Exercise details | Exactly as they appear, reproduce the lines from the one holding "right shoulder: (295, 233)" through the last line of the material below.

Material supplied |
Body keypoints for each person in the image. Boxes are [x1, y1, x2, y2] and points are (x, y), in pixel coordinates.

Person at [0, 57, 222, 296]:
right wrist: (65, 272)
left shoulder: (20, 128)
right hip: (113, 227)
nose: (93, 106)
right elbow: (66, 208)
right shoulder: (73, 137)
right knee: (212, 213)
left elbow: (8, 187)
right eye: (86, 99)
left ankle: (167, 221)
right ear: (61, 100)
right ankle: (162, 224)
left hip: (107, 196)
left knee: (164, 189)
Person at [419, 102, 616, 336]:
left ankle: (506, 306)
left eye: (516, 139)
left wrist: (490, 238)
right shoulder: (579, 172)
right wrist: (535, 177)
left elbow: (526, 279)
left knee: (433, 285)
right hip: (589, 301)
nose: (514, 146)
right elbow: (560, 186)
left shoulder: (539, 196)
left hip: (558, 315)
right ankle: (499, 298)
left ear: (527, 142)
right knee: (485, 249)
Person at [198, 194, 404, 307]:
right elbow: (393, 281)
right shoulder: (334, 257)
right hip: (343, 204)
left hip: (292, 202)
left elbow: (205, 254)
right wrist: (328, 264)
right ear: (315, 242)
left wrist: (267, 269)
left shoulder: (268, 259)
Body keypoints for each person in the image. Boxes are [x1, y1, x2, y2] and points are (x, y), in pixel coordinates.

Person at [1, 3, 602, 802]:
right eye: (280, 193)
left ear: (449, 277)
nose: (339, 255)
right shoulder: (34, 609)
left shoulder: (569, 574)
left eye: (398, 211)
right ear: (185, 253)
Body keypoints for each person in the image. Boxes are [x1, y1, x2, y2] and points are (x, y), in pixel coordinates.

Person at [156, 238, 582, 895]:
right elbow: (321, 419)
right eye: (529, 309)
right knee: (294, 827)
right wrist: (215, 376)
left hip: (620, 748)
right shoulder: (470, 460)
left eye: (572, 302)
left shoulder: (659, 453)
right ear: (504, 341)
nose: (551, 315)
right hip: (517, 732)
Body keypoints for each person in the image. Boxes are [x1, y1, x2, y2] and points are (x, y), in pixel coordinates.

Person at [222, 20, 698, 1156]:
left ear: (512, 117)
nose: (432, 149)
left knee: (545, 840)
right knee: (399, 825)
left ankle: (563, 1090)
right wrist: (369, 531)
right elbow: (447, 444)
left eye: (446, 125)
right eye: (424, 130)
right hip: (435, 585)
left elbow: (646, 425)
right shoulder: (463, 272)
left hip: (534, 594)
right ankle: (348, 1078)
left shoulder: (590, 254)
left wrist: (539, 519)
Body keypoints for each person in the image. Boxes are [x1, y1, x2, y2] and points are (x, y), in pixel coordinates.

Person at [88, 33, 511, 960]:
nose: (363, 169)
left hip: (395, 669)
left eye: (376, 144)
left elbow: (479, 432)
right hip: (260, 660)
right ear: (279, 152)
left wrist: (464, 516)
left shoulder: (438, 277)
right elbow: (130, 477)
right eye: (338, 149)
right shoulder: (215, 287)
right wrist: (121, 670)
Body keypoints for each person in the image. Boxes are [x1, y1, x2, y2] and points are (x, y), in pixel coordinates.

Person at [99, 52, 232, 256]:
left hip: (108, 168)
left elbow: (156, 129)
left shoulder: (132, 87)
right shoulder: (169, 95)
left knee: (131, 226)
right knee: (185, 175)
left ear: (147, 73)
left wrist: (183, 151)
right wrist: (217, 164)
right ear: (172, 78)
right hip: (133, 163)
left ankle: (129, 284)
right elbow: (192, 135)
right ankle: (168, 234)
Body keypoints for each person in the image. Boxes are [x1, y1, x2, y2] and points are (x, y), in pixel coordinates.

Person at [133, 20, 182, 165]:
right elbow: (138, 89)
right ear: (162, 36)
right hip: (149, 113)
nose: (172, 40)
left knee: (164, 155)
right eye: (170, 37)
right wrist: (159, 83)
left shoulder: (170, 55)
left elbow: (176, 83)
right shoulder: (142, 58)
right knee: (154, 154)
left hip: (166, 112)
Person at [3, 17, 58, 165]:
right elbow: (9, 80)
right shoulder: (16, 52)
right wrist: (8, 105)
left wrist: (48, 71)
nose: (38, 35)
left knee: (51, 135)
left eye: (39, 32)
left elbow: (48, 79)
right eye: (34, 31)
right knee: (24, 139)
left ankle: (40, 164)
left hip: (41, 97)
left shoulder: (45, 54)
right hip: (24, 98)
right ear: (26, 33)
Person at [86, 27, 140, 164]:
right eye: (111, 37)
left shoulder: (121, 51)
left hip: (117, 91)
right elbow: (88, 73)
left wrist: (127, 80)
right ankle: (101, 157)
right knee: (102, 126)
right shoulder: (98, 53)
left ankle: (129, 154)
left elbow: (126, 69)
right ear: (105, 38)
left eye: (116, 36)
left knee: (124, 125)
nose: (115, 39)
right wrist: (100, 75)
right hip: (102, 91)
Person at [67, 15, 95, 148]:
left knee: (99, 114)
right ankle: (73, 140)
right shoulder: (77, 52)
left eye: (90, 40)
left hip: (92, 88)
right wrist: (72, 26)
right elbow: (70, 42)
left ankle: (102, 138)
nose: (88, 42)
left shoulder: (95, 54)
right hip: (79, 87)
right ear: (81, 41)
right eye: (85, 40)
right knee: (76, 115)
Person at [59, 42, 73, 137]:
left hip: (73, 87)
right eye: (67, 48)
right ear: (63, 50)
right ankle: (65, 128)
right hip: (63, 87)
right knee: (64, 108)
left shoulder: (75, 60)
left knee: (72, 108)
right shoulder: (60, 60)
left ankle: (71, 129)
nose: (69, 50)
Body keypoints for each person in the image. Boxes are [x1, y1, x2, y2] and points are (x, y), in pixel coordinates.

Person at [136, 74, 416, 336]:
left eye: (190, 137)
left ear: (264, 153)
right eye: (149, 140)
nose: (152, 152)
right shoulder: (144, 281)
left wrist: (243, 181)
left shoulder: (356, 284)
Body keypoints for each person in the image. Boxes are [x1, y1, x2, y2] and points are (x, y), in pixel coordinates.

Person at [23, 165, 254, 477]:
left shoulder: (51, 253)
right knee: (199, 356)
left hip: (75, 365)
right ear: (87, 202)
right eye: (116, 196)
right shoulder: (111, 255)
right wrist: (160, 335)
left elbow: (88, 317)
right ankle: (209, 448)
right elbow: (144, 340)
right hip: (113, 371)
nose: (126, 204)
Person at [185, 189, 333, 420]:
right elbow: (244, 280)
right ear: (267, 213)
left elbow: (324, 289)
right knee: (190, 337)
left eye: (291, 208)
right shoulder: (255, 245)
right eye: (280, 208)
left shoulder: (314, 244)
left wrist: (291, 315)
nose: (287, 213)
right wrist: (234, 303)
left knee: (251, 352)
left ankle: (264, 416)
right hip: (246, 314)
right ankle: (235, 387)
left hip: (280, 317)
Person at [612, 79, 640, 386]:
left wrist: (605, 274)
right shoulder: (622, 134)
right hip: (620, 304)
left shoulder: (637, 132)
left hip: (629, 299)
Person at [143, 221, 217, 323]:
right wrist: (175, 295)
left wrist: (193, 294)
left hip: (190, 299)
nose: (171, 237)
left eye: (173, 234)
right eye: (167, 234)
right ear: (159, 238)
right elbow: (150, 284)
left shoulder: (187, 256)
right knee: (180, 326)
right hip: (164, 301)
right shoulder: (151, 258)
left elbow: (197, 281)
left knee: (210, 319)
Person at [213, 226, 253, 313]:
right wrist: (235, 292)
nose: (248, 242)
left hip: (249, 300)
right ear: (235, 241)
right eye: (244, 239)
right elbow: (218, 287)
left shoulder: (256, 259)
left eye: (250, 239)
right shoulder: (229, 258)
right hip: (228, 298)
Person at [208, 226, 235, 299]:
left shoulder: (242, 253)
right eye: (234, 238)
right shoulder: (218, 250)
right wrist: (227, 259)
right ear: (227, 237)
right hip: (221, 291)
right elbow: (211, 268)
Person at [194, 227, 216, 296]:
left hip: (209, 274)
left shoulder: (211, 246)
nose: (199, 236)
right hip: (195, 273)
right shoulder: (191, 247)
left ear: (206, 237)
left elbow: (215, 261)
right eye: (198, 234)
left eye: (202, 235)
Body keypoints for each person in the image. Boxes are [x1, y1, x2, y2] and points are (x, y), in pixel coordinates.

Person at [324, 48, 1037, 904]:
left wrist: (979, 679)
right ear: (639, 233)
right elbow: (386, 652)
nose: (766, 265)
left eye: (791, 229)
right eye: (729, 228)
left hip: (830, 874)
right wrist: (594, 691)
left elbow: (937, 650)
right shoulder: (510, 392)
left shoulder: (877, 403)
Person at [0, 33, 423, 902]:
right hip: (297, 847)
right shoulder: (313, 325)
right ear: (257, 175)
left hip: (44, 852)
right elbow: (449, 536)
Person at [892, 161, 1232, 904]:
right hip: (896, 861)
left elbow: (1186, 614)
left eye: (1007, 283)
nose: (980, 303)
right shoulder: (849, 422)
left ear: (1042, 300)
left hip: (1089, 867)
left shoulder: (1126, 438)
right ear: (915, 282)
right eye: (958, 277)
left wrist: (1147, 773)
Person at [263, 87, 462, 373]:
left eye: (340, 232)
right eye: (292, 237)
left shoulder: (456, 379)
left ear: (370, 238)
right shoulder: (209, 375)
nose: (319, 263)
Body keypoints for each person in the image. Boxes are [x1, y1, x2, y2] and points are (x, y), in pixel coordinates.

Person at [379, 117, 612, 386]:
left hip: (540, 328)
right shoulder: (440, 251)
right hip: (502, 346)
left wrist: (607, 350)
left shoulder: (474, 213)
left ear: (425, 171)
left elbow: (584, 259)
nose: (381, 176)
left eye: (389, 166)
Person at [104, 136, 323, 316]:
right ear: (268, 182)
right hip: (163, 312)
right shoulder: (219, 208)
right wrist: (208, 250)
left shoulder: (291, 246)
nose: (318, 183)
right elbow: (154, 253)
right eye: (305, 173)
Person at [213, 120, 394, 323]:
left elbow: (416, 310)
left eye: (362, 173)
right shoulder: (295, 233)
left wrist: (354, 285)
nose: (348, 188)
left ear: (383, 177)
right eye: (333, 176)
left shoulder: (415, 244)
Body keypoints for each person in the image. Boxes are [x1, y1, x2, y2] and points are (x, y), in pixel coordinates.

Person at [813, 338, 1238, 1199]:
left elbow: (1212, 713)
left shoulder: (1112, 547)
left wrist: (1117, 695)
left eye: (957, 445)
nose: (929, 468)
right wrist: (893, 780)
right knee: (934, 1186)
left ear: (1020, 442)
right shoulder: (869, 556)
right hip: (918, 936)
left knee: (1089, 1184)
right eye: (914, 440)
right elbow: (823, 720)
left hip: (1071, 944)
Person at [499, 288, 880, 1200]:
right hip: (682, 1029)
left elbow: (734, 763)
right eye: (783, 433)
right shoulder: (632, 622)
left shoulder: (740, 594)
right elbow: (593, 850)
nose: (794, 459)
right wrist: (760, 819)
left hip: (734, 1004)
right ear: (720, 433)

Exercise output |
right shoulder: (295, 233)
left wrist: (354, 285)
nose: (348, 188)
left ear: (383, 177)
right eye: (333, 176)
left shoulder: (415, 244)
Body keypoints for each person in the image. Boxes are [x1, y1, x2, y2] and points are (x, y), in pixel coordinates.

Person at [813, 338, 1238, 1199]:
left elbow: (1212, 713)
left shoulder: (1112, 547)
left wrist: (1117, 695)
left eye: (957, 445)
nose: (929, 468)
right wrist: (893, 780)
right knee: (934, 1186)
left ear: (1020, 442)
right shoulder: (869, 556)
right hip: (918, 936)
left knee: (1089, 1184)
right eye: (914, 440)
right elbow: (823, 720)
left hip: (1071, 944)
Person at [499, 288, 880, 1200]:
right hip: (682, 1029)
left elbow: (734, 763)
right eye: (783, 433)
right shoulder: (632, 622)
left shoulder: (740, 594)
right elbow: (593, 850)
nose: (794, 459)
right wrist: (760, 819)
left hip: (734, 1004)
right ear: (720, 433)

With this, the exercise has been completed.